** EXERCISE MATERIAL follows **
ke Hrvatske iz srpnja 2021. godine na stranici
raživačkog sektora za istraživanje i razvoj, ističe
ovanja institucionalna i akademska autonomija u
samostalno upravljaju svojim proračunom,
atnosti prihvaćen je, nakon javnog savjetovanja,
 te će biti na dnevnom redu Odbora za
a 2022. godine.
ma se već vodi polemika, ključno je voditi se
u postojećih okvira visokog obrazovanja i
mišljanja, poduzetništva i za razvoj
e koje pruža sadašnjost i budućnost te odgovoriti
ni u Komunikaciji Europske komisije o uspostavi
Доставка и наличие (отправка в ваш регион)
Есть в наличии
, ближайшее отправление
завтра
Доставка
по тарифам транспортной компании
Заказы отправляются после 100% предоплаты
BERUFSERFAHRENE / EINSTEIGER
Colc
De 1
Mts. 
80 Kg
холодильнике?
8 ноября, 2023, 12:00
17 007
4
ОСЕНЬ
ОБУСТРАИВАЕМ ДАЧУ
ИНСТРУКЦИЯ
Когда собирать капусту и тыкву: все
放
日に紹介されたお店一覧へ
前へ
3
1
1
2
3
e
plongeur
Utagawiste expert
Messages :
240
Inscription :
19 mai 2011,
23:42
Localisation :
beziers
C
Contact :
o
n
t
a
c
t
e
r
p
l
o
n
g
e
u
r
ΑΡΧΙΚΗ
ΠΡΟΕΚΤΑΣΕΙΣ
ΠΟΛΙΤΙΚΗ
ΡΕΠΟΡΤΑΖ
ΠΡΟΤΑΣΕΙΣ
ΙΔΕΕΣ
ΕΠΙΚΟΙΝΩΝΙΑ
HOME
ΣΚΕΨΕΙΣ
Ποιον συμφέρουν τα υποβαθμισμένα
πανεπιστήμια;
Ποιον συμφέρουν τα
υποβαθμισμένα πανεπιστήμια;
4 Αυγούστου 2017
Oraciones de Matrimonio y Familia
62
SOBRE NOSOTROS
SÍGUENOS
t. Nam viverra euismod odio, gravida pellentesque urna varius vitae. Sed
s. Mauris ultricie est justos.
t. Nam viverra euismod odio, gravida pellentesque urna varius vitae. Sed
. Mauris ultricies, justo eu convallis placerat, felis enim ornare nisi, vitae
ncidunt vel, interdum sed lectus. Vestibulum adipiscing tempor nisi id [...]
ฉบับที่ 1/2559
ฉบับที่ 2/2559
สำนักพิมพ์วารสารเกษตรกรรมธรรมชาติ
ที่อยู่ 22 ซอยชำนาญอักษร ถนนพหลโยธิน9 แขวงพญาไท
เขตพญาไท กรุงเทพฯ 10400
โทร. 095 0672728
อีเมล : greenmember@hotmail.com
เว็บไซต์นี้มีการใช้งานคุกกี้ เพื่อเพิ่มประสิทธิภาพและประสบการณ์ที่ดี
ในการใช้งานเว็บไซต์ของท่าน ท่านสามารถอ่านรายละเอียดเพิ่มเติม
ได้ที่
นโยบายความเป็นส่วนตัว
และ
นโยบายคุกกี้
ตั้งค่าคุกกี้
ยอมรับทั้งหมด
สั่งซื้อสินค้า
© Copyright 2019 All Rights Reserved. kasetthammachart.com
** End of EXERCISE MATERIAL **
» **YOUR TASK**
Please write out every line of the material above, word for word and in the same order.

» **PROBLEM SOLUTION**
ke Hrvatske iz srpnja 2021. godine na stranici
raživačkog sektora za istraživanje i razvoj, ističe
ovanja institucionalna i akademska autonomija u
samostalno upravljaju svojim proračunom,
atnosti prihvaćen je, nakon javnog savjetovanja,
 te će biti na dnevnom redu Odbora za
a 2022. godine.
ma se već vodi polemika, ključno je voditi se
u postojećih okvira visokog obrazovanja i
mišljanja, poduzetništva i za razvoj
e koje pruža sadašnjost i budućnost te odgovoriti
ni u Komunikaciji Europske komisije o uspostavi
Доставка и наличие (отправка в ваш регион)
Есть в наличии
, ближайшее отправление
завтра
Доставка
по тарифам транспортной компании
Заказы отправляются после 100% предоплаты
BERUFSERFAHRENE / EINSTEIGER
Colc
De 1
Mts. 
80 Kg
холодильнике?
8 ноября, 2023, 12:00
17 007
4
ОСЕНЬ
ОБУСТРАИВАЕМ ДАЧУ
ИНСТРУКЦИЯ
Когда собирать капусту и тыкву: все
放
日に紹介されたお店一覧へ
前へ
3
1
1
2
3
e
plongeur
Utagawiste expert
Messages :
240
Inscription :
19 mai 2011,
23:42
Localisation :
beziers
C
Contact :
o
n
t
a
c
t
e
r
p
l
o
n
g
e
u
r
ΑΡΧΙΚΗ
ΠΡΟΕΚΤΑΣΕΙΣ
ΠΟΛΙΤΙΚΗ
ΡΕΠΟΡΤΑΖ
ΠΡΟΤΑΣΕΙΣ
ΙΔΕΕΣ
ΕΠΙΚΟΙΝΩΝΙΑ
HOME
ΣΚΕΨΕΙΣ
Ποιον συμφέρουν τα υποβαθμισμένα
πανεπιστήμια;
Ποιον συμφέρουν τα
υποβαθμισμένα πανεπιστήμια;
4 Αυγούστου 2017
Oraciones de Matrimonio y Familia
62
SOBRE NOSOTROS
SÍGUENOS
t. Nam viverra euismod odio, gravida pellentesque urna varius vitae. Sed
s. Mauris ultricie est justos.
t. Nam viverra euismod odio, gravida pellentesque urna varius vitae. Sed
. Mauris ultricies, justo eu convallis placerat, felis enim ornare nisi, vitae
ncidunt vel, interdum sed lectus. Vestibulum adipiscing tempor nisi id [...]
ฉบับที่ 1/2559
ฉบับที่ 2/2559
สำนักพิมพ์วารสารเกษตรกรรมธรรมชาติ
ที่อยู่ 22 ซอยชำนาญอักษร ถนนพหลโยธิน9 แขวงพญาไท
เขตพญาไท กรุงเทพฯ 10400
โทร. 095 0672728
อีเมล : greenmember@hotmail.com
เว็บไซต์นี้มีการใช้งานคุกกี้ เพื่อเพิ่มประสิทธิภาพและประสบการณ์ที่ดี
ในการใช้งานเว็บไซต์ของท่าน ท่านสามารถอ่านรายละเอียดเพิ่มเติม
ได้ที่
นโยบายความเป็นส่วนตัว
และ
นโยบายคุกกี้
ตั้งค่าคุกกี้
ยอมรับทั้งหมด
สั่งซื้อสินค้า
© Copyright 2019 All Rights Reserved. kasetthammachart.com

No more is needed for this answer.